Xl_my_fair_lady-m_rbisch-c_kurt_pinter-7-24-2 © Kurt Pinter

„He Oida, du bist a Fetznschädl“: Wir sind im Jahr 2018 und befinden uns in der Underground Station Tottenham Court in London, wo Eliza Doolittle ihre Blumen verkauft. Sie ist ein Punk mit blaugefärbten Haaren und zerrissenen Jeans. Und sie spricht im tiefsten Wiener Dialekt eine ziemliche Vulgärsprache mit tiefen Kraftausdrücken (Textbearbeitung auch der Liedtexte für die Seebühne: Johannes Glück), die für Nichtwiener teils schwer verständlich sind. In die heutige Zeit hat Simon Eichenberger das eigentlich 1912 spielende, klassische Musical „My Fair Lady“ (Uraufführung 1956) verlegt. Offenbar hat der Regisseur und Choreograph zu wenig Vertrauen in die ungemein geistreichen und witzigen Dialoge von Alan Jay Lerner und auf die auf George Bernard Shaw’s „Pygmalion“ basierende, genial und witzig gebaute Geschichte vom armen Blumenmädchen, das schlussendlich eine feine Lady wird, und deshalb vieles verändert. Doch gerade diese Dialoge und natürlich die unsterblichen Ohrwürmer wie „Es grünt so grün, wenn Spaniens Blüten blühen“ oder „Ich hätt’ getanzt heut Nacht“ aus der Feder von Frederick Loewe haben das Stück weltweit zu einem der beliebtesten Musicalklassiker gemacht. Diese neuen Dialoge und auch die Veränderung der Gesangstexte wie auch das Hinzufügen anderer Musikstücke wie etwa von einem Samba und von Hip-Hop Klängen irritieren die stimmige Atmosphäre, insbesondere den Charme des Stückes. Und der Modernisierungsschub funktioniert nicht und bringt nichts. Die Inszenierung selbst wirkt flott, detailreich mit guter Choreographie bei etlichen Tanzszenen.Die heutigen Kostüme stammen von Claudio Pohle. Die eindrucksvollen und imposanten Bühnenbilder (Walter Vogelweider) von London, wobei auch der Big Ben im Hintergrund nicht fehlen darf, erlauben schnelle Verwandlungen von der U-Bahn Station zu Higgins Haus, einem modernen, schicken Loft, zum Rennplatz in Ascot und dem Pub, wo Alfred P. Doolittle seine Schnapsorgien feiert.

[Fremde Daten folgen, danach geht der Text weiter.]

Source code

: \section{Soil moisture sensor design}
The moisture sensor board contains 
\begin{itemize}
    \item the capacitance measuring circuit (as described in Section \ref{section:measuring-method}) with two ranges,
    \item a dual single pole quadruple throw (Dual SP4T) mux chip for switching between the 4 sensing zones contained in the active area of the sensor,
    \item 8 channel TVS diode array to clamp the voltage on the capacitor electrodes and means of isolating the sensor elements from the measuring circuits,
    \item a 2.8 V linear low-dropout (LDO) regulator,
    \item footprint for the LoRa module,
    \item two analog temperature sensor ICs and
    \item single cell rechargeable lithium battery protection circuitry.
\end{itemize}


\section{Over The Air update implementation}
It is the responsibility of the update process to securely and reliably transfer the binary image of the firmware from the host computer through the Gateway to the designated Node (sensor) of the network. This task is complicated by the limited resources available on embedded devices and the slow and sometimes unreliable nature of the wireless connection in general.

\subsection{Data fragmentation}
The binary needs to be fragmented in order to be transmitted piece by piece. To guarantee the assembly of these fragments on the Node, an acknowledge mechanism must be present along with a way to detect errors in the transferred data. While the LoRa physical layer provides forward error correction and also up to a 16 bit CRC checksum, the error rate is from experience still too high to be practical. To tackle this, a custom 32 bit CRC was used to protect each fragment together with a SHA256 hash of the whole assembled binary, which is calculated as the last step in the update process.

Herbert Steinböck in der Partie dieses stets betrunkenen „größten Moralisten von England“ ist ein köstlicher Urkomödiant. Als seine Tochter Eliza steht natürlich die erst 21-jährige Niederösterreicherin Anna Rosa Döller als Titelheldin ihm Mittelpunkt. Schon „Mörbisch-erfahren“, sie spielte und sang letztjährig hier die Sophie im ABBA-Musical „Mamma mia“, vermag sie wunderbar spielend und singend das Blumenmädchen aus „East-Simmering“ mit teils etwas kleiner Stimme ordinär frech wie auch ihren späteren Wandel zur Lady mit damenhafter Eleganz zu verströmen. Mark Seibert kann als ihr wortdeutlicher Sprachlehrer Professor Henry Higgins seine dominierende Präsenz noch steigern und den selbstgefälligen, zynischen Macho und eingefleischten Junggesellen auch in seinem gekonnten Sprechgesang ideal hervorkehren. Ramin Dustdar gibt einen liebenswerten Oberst Pickering. Dominik Hees ist der schwärmerisch singende und spielende Freddy, Marika Lichter die noble Higgins-Mutter, Shlomit Butbul die hoheitsvolle Mrs. Pearce. Eine Rolle wurde eigens für Dolores Schmidinger als Queen Elizabeth kreiert, die humorvoll in Ascot auftritt und in Higgins Haus ständig vom TV-Schirm herunterschaut. Untadelig: die kleineren Rollen und das gut tanzende und singende Ensemble.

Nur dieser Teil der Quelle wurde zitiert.